Posted at 12:27 PM, May 06, 2016
and last updated 2016-05-06 14:11:08-04

There is no way to sugar coat this. Ray Winans was a murderer, and raised in a thug life.  His parents sold drugs. Most of his life so far has been spent in prison.

When you see how he's changed and what he's doing now for young men destined to go down the same path, it may change you.

We visited Filbert Street on Detroit's east side. The street where Ray Winans was brought up. This is where childhood games have quickly turned deadly and dangerous.

"I was about 13 years old neighborhood friend of mine got murdered over a basketball game right in front of me," said Winans.

"My father was murdered when I was nine so that was my most traumatic experience in life. From age 9-15 I wanted to be a hit man, I wanted to murder the individual that murdered my father, but unfortunately by the time I was 15 I had dropped out of our high school and everything… and ended up taking a man’s life," said Winans.

Winans was in juvenile detention at age 15 for beating to death a man and in a gang. "Dirty Red”, as he was called, would spend 18 years of his life in and out of state and federal prison for drugs and guns. It was the crime he didn't commit that led him to change lives.

"I was faced with a murder I didn't commit, a friend did it. I made a deal with God because I was a non-believer at the time," Winans explains.

"I said, God, you get me out of this and I promise, I will do no more wrong, change my life and other's and be a man of Christ," said Winans. “Two weeks later he (his friend) stepped up to the plate to confess.” 

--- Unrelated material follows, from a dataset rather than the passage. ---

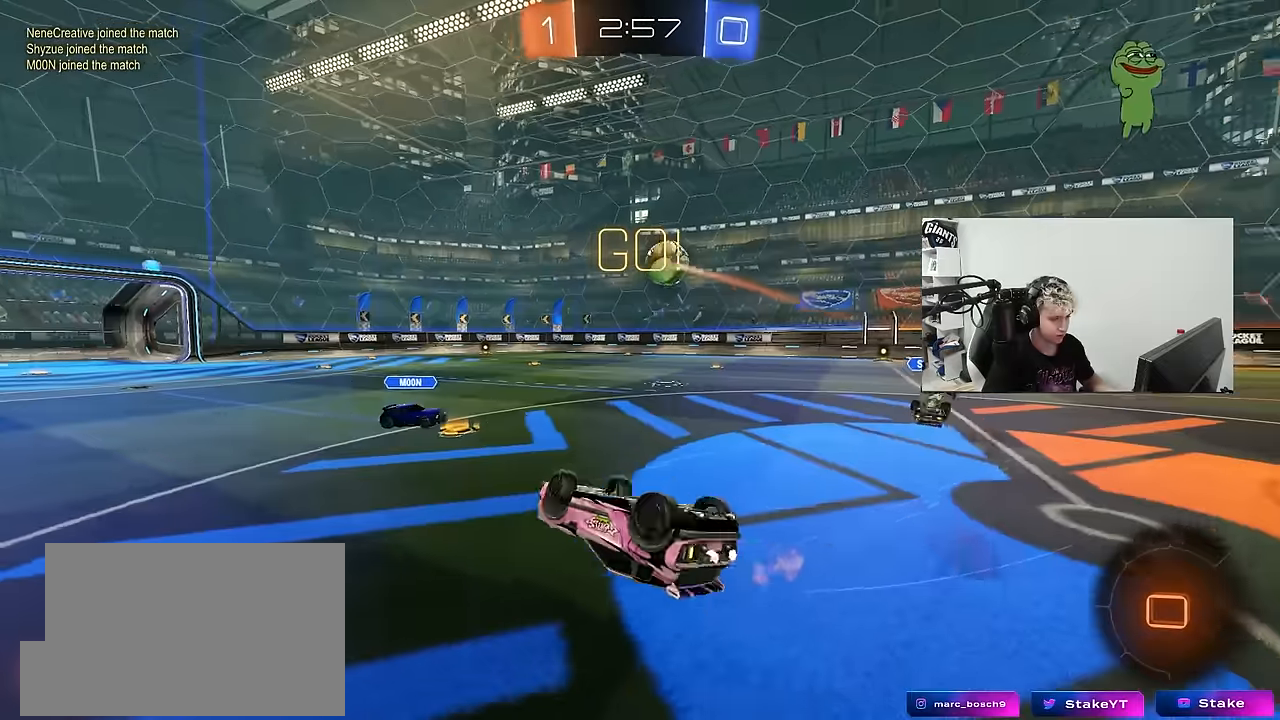
{"keys": ["a"], "mouse": [], "mouse_move": "still", "events": [[200, "s", "up"], [250, "s", "down"], [384, "shift", "up"], [484, "s", "up"]]}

That's when Winans transformation came. Now, he works tirelessly in his neighborhood to transform young men. He wants them to care about their future.

"You care...NO I mean you gotta care, that's the problem," Winans adds.

The 37-year-old father cares so much. He quit his job and with the help of his wife, created keepingthemalive.org. A non-profit agency that provides options outside of the streets. Winans goes into hardest hit neighborhoods to pull them out. "I look at it like deep sea diving," said Winans.

Catching up on this candid moment between the men who have been there, done that, and the men who are trying to go there. The Gordon twins and their mother have been working with Winans. 

“I look at Ray as like another father figure because he's helped with a lot of things in my life,” says Rayshard Gordon a ‘Keeping Them Alive’ member.

“Ray, he like stay on us to go to class if you want to be an entrepreneur then don't skip,” adds his twin brother Raynard Gordon.

Me and my sons argued a lot. He taught them the value of not arguing with parents, gave them jobs,” said mother of the twins, LaToya Durrett.

“He’s a good man. Take one boy who got 20 problems and turn them into nothing, because my sons had 50. Now they only got like 10,” Durrett adds.

For keeping them alive by going from gang member to good man, Ray Winans is our person of the week.

"They call you a father figure, say you've given them hope, they have goals because of you honestly, I don't. I just give God all the glory and keep it moving,” says Winans.